As they approached the giant triangular break in the wall of the destroyer, the huge bulk of it hung over them, hundreds of times the size of Saudi Arabia’s largest supertanker. The way up into the ship was via
a steep, uneven pile of rubble. Debris had spilled out of the opening, creating a natural ramp. A man directing traffic at the foot of the slope raised a red flag and brought Rahim’s wild ride to a temporary halt. The path up the ramp could only accommodate one-way traffic, and a convoy was coming down at that moment. Two pickup trucks and a jeep were moving slowly and carefully along the treacherous path. As they sat there idling, Reg was sure Rahim wasn’t going to be as cautious. As the vehicles got to the end of the ramp, Rahim released the emergency brake and lurched forward. But when he saw what was tied to the front of the jeep, he hit the brakes again.

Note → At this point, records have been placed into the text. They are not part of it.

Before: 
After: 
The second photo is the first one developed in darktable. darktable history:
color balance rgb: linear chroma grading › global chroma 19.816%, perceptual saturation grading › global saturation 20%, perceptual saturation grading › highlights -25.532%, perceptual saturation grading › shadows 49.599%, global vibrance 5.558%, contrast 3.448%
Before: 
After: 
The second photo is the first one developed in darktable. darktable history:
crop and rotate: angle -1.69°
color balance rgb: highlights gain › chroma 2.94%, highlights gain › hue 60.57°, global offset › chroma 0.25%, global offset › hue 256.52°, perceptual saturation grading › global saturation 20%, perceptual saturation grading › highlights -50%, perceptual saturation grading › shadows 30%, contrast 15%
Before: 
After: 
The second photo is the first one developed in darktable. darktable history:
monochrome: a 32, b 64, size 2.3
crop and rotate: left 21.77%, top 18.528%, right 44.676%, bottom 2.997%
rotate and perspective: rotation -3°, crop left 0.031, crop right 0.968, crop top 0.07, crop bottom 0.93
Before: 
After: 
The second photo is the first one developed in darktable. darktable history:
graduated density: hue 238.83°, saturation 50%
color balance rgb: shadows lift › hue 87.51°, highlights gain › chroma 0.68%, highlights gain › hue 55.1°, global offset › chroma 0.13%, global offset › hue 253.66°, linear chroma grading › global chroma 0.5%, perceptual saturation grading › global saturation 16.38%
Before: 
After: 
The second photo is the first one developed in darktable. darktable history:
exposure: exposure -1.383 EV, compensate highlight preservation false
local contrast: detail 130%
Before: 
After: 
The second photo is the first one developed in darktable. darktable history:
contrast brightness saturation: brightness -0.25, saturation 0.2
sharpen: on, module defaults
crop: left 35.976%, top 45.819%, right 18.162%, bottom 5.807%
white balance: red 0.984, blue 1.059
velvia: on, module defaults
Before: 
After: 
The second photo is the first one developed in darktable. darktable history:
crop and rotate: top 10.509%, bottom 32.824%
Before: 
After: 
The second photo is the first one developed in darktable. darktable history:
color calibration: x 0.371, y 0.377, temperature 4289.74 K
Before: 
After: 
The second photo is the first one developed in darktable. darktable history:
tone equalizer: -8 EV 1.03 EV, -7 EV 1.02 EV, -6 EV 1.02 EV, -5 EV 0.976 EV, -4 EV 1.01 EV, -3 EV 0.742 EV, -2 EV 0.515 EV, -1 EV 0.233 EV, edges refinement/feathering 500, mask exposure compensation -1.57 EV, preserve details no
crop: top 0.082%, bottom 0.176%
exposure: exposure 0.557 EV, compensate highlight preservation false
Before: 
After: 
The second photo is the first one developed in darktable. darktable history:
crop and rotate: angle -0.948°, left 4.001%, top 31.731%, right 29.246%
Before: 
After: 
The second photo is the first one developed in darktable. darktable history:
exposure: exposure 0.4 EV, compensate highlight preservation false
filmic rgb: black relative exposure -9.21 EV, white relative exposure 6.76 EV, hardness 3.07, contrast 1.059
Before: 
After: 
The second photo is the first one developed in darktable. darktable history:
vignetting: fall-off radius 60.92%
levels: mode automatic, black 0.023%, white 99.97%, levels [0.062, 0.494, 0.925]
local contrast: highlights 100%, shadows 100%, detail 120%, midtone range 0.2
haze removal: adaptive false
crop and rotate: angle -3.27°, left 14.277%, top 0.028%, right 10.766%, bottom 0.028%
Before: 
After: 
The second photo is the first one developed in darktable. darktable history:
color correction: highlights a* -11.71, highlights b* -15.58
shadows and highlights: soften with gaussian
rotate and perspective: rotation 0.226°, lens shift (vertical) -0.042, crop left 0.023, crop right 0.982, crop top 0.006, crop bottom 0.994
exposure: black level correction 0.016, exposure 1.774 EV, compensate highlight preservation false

The next moment, everyone was craning their necks to see. The men in the jeep had a carcass tied across the hood, like deer hunters returning home successful. It was a gray bulky mass that looked like a giant crustacean shell, except that it had a stump of a face. Long bony arms and legs mingled with the ropes, as well as a profusion of thick tentacles, some of which had worked their way free and were dragging along behind the wheels. The body seemed too thin to support the heavy, scalloped shell of its head and thorax, but the limbs looked strong. They were muscular and covered by an exoskeleton. Stretched over the engine of the jeep, the alien’s body was nearly ten feet long and the color of a freshly unearthed grab. Guillaume yelled at his troops to stay where they were as he and Rahim jumped out to have a look. After a moment, the jeep took off to the north. Reg could see that it was headed toward the area a couple of miles away that was being prepared for the royal photo op. It didn’t surprise him when Guillaume returned and explained that since the corpse was in good shape compared to most the Saudis were finding, it was going to be used in the ceremony.
Instead of driving up the ramp and into the ship, Rahim ground his engine into gear and turned south, following the two trucks. A few hundred yards later, they came to the place where the Saudi army was dumping the alien bodies. It was a quarantine area, and a stench like ammonia was thick in the air. Everyone got out of the truck and walked up to a roadblock that was guarded by a pair of Pakistani men in turbans.